───── Selected passage ─────
One of the doctors treating Gabrielle Giffords tells Channel 4 News she is 100 per cent certain to survive. Dr Peter Rhee says he is also optimistic she will not be in a vegetative state.
Arizona Congresswoman Giffords was shot in the head at close range on Saturday.
The attack killed six people including a 9-year old child.
The bullet travelled from the back of Ms Giffords’ brain to the front but remained on the left side.
Doctors say the route of the bullet was crucial to her survival: it did not cross from one side to the other or travel through the geometric centre of her brain.
Her prognosis for survival is 100 per cent as far as it being short term. Dr Peter Rhee
Speaking to Channel 4 News on Monday Dr Peter Rhee, who is treating Ms Giffords, said the outlook was very good: “As a physician I’m going to get into a lot of trouble for this but her prognosis for survival is 100 per cent as far as it being short term.”
“What her recovery is going to do I really don’t know. I’m optimistic however she’s not going to be in a vegetative state.
“I think she’s going to make a fair amount of recovery but what kind of deficits she’ll have in the future I really can’t say but I’m very optimistic.”
In most people the left side controls right-sided strength and also the ability to speak and understand speech.
Doctors have been encouraged since Saturday because Congresswoman Giffords was able to understand simple commands even before surgery.
Ms Giffords was on the operating table within 38 minutes after she was shot.
Speaking on Sunday Dr Peter Rhee said she had suffered major trauma: “This wasn’t a little grazing wound to the brain this was a devastating wound that travelled the entire length of the brain on the left side.”
Neurosurgeons then carried out what they describe as routine procedures for gunshot victims.
Firstly they controlled the bleeding, which was not too severe. Secondly they took pressure off the brain by removing bone fragments caused by the bullet. Thirdly they removed any dead parts of the brain.
Brain swelling is now the biggest threat to Congresswoman Giffords.
When a person is shot in the head doctors can do little to repair the primary injury which is the damage caused by the bullet.
The secondary injury is caused by the subsequent swelling of the brain which can be treated.
“We’ll protect the brain with an artificial layer and then close the scalp over and put the skull back when the brain has relaxed.” Dr Michael Lemole
Doctors say experience from a decade of fighting in Iraq and Afghanistan has helped their understanding of gunshot wounds to the head.
─────
Work to be completed:
According to the report on Gabrielle Giffords, how soon after the shooting was she on the operating table?
───── Given records ─────
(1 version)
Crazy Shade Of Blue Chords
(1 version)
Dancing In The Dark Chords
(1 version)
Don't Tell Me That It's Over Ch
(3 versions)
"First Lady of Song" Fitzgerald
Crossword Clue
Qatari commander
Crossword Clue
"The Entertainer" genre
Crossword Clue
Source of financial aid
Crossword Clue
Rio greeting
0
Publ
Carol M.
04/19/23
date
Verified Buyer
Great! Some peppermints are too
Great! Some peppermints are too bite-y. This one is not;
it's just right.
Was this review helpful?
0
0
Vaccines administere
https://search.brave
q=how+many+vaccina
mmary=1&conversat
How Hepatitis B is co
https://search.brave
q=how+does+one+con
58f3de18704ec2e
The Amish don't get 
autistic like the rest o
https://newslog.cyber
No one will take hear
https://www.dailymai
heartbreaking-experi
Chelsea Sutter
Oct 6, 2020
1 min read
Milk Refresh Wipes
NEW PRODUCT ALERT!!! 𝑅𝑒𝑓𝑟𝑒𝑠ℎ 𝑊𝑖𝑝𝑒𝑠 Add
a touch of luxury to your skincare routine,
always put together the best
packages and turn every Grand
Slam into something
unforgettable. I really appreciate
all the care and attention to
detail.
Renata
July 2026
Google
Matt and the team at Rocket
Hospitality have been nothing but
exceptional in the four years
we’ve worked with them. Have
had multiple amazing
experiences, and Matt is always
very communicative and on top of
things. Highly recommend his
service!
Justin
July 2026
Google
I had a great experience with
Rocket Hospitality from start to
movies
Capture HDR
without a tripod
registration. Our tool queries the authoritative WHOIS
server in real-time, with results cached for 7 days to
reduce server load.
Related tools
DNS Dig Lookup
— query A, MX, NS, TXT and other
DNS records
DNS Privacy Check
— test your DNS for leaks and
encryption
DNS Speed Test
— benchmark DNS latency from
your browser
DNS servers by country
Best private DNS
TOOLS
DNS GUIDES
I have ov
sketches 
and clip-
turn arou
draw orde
─────
Output below:
Within 38 minutes after she was shot.